■ **Job 1**
According to the statistics course description, in which environment will the class mostly work?
■ **Job 2**
Please carry on the statistics course description from its last sentence.

■ **Study text**
——————————
Department of Accounting & Law

State University of New York at Albany

 

 

 

Acc 522. Statistical Methods for Business Decisions (MS Word, PDF)

Fall, 2001

J Gangolly / S Dutta

 

 

 

 

 

"There are very few things which we know, which are not capable of being reduc'd to a Mathematical Reasoning; and when they cannot it's a sign our knowledge of them is very small and confus'd; and when a Mathematical Reasoning can be had it's as great a folly to make use of any other, as to grope for a thing in the dark, when you have a Candle standing by you."

-- John Arbuthnot, Of the Laws of Chance, 1692.

 

 

Welcome

 

 

Welcome to the exciting world of exploratory data analysis, traditional as well as Bayesian statistics, and datamining. The emphasis in the course will be on the use of statistics and the powerful graphics provided by the object-oriented language S-Plus for the analysis and visualisation of data of special interest to auditors, information system auditors, computer security professionals, and other professionals involved  involved in data warehousing and webmining.

 

The course will involve considerable amount of programming, and it is important that you get familiar working in unix as well as windows environments. In the class we will be working mostly in the unix/CDE environment, but you are responsible for familiarising yourself with the user interfaces provided by the windows version of S-Plus, which will NOT be covered in the class.

 

This course is co-ordinated with Acc 681 to the extent knowledge of unix operating system and unix shell scripting is covered there. It is therefore imperative that you take Acc 681 very seriously to benefit fully from this course. The course is very fast paced, and rather formal in terms of statistical as well as programming constructs used.. It is therefore important that you keep up with the class at all times and not be left behind. Should you need help, seek it immediately. Both of us instructrors are here to help you learn.
——————————
■ **Data for analysis**
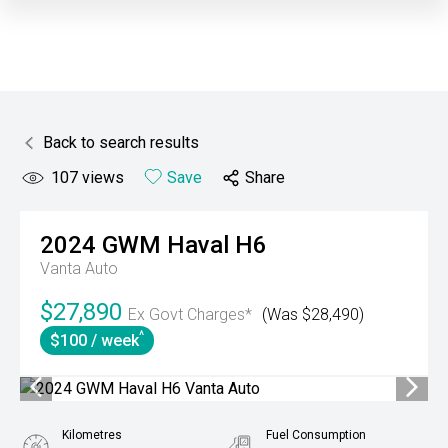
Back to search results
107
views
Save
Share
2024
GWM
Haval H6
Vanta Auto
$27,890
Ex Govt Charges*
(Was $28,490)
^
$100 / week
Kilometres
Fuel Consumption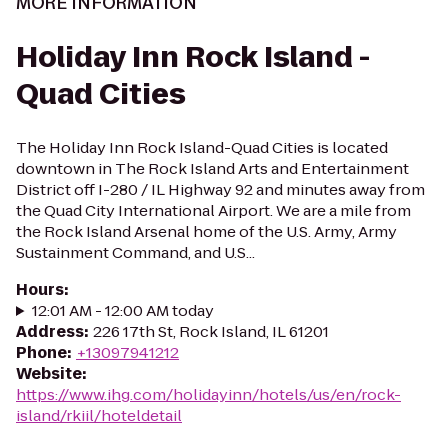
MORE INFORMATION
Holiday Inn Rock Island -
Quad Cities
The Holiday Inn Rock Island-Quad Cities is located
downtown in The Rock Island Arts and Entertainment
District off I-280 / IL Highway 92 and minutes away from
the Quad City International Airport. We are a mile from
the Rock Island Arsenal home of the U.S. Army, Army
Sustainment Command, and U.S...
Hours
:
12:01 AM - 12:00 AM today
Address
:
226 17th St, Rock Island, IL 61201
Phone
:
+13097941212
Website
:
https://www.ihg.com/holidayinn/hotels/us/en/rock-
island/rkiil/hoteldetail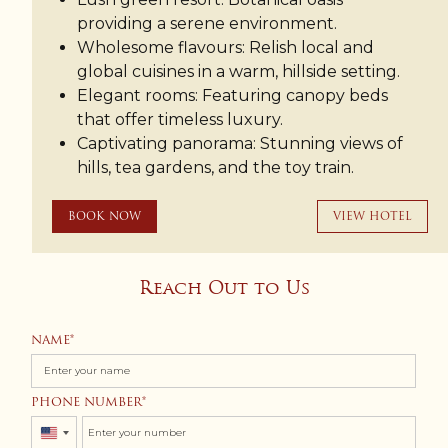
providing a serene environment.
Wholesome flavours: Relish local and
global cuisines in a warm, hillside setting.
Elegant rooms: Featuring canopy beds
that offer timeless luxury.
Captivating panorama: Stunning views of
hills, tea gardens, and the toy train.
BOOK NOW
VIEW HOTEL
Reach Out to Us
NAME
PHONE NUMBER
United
——————————
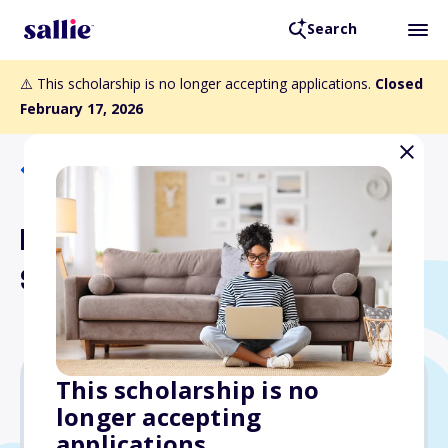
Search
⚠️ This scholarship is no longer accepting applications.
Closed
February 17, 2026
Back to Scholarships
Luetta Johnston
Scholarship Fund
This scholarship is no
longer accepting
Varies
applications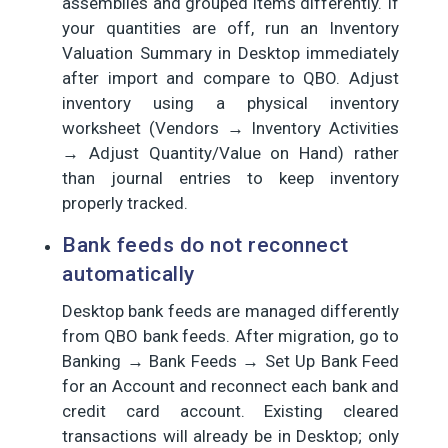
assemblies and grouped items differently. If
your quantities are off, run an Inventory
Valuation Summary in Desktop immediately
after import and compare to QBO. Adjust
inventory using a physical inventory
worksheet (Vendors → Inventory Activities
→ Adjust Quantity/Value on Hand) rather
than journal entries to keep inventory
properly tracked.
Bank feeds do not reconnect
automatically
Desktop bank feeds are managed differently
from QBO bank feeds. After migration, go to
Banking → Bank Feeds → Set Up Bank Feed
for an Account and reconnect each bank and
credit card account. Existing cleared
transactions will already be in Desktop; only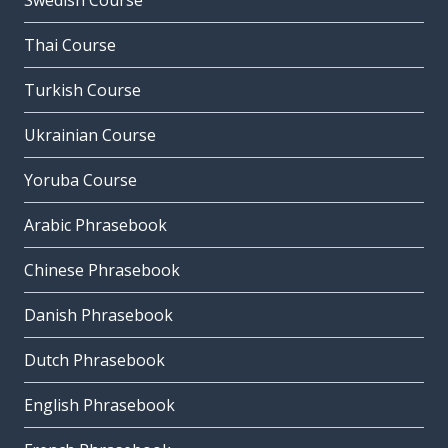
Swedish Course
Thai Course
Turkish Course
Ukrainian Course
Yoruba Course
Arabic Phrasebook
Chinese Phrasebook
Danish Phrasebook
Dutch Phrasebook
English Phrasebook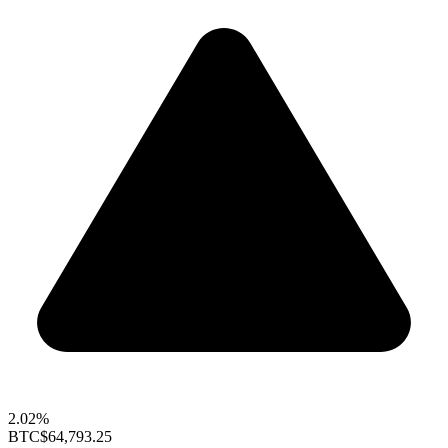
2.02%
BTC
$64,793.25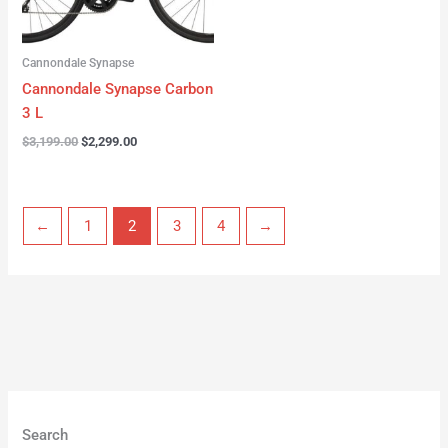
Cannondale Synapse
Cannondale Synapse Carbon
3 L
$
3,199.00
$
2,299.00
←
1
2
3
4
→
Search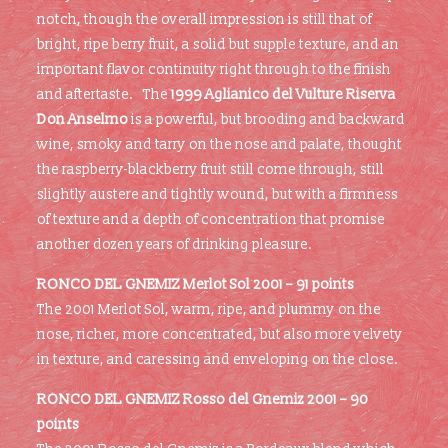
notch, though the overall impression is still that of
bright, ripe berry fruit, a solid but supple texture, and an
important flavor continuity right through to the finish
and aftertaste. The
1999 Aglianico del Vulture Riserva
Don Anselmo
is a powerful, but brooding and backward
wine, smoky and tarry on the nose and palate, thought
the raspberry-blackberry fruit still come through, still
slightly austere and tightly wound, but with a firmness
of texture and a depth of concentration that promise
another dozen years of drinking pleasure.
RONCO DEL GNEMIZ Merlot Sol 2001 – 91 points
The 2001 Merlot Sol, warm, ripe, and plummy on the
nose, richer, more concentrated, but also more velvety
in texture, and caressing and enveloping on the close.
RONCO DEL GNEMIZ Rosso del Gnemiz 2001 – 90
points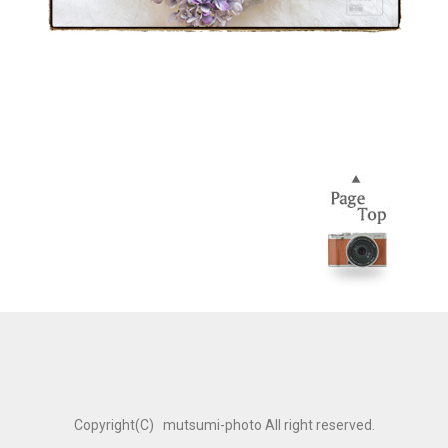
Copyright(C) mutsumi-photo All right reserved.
——————————
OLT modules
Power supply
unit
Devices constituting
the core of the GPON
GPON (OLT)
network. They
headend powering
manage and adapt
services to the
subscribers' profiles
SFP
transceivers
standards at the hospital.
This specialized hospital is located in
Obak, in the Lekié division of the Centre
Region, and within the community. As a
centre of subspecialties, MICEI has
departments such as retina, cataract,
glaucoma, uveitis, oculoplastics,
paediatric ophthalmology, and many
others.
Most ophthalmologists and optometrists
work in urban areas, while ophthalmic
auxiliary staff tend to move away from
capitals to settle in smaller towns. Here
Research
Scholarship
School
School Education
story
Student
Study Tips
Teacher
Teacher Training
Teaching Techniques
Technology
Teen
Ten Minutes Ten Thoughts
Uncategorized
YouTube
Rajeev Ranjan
——————————
■ **Answer section 1**
The unix/CDE environment.

■ **Answer section 2**
Use the wonderful facilities in the Arthur Andersen Laboratory for Accounting Information Systems. Enjoy!

 

Administrivia

Semester: Fall, 2001
Time:
T 4:15 — 7:05 PM
Room:
BA 223 (PriceWaterhouseCoopers Classroom)
Instructors:
Jagdish S. Gangolly  & Saurav Dutta
Graduate assistants:
TBD
Office:
BA 365C & BA xxx
Phone:
(518) 442-4949 / (518) 442-xxxx
Fax:
(707) 897-0601 / (518) 442-3944
Office Hours: T 3 – 4:15 PM. or by appointment
Instructor Homepage: http://www.albany.edu/acc/gangolly

Course Homepage: http://www.albany.edu/acc/inf703fall2001.doc
Newsgroup:
sunya.class.acc522

 

 

Class Conduct:

The course consists of lectures, solution of problems, discussion of homework and book assignments. You are expected to do the readings well ahead of the class. Class time is to be used for the clarification of any doubts that you may have. Do not expect to merely listen to the instructor and gain knowledge. Applied ststistics is a practical field backed by robust theory. A good understanding of the theory and its use in practice is essential to excel in the field. This is a hands-on course, and you are required to demonstrate competence in the topics covered in order to receive an acceptable grade. We  shall be giving occasional homework assignments. We also shall be calling upon some of you to come to the board and discuss  problems either in the textbooks, other sources, or homework assigned.

Software:
We shall be using the S-Plus system running under solaris in our unix cluster, and expect you to use cayley.bus.albany.edu to write and test most programs. We shall also be providing hints on doing the same things under Microsoft windows 2000, but it is your own responsibility to learn the user interface in windows. When using windows version in the class, we shall mostly be using command line mode and not the windows user interface, except for some graphics. You may use the unix version of S-Plus on the designated PCs in the Arthur Andersen Lab via HummingBird Exceed.

Newsgroup/e-mail:
We shall be using the class newsgroup (sunya.class.acc683) extensively for making announcements regarding tests, homework, quizzes, added links to this course homepage, etc. In fact, the newsgroup will be the primary means of communication between us outside of the class. You should post to the newsgroup all your questions and doubts for clarification. You are strongly encouraged to answer queries posted by others, and such responses will count towards class participation points for grading. You should communicate with me via e-mail only for individual problems and questions.


The
Arthur Andersen Laboratory for Accounting Information Systems Access:
As a graduate student in the Department, you have access to the Arthur Andersen Laboratory. You will need to get from Ms. Lisa Scholz the password to enter the lab. Contact her in BA 365 as soon as possible. Should you have special requirements for software (DBMS servers) or hardware (Windows 2000 Servers) for your projects, let me know, and arrangements will be made for your access.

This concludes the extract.